**Information shown:**
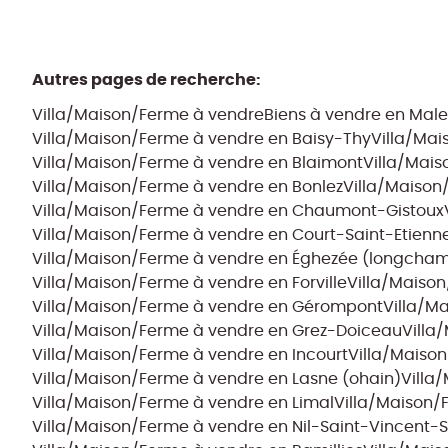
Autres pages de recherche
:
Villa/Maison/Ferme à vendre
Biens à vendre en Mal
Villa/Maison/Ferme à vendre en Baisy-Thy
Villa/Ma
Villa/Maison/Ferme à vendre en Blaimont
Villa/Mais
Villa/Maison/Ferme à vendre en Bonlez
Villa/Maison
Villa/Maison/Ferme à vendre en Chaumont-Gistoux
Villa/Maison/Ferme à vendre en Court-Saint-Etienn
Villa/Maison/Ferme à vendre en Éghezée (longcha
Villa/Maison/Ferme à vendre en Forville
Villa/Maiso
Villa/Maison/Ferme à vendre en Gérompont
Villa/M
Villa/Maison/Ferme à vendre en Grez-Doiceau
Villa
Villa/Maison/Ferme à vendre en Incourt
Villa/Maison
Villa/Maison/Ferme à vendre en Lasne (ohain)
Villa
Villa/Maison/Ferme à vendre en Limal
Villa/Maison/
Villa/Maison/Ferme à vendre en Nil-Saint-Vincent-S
==
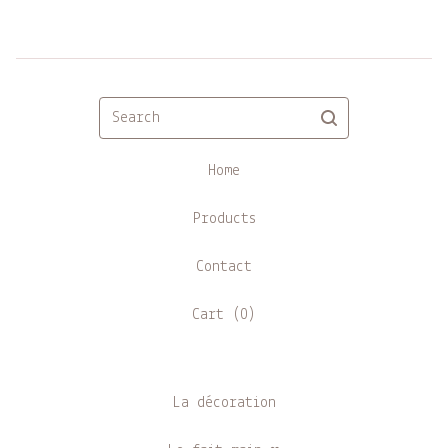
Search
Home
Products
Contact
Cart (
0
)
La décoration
--
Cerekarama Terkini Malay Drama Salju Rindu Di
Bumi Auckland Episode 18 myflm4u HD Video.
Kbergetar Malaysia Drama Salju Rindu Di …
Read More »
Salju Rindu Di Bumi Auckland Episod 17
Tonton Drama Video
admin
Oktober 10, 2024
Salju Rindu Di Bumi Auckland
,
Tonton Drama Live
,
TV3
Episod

**Exercise requirements:**
Only the lines above starting at the one containing "Villa/Maison/Ferme à vendre en Grez-Doiceau" and ending at the one containing "Villa/Maison/Ferme à vendre en Nil-Saint-Vincent-S", both included, are to be returned, exactly as they read.

**Response to this task:**
Villa/Maison/Ferme à vendre en Grez-Doiceau
Villa
Villa/Maison/Ferme à vendre en Incourt
Villa/Maison
Villa/Maison/Ferme à vendre en Lasne (ohain)
Villa
Villa/Maison/Ferme à vendre en Limal
Villa/Maison/
Villa/Maison/Ferme à vendre en Nil-Saint-Vincent-S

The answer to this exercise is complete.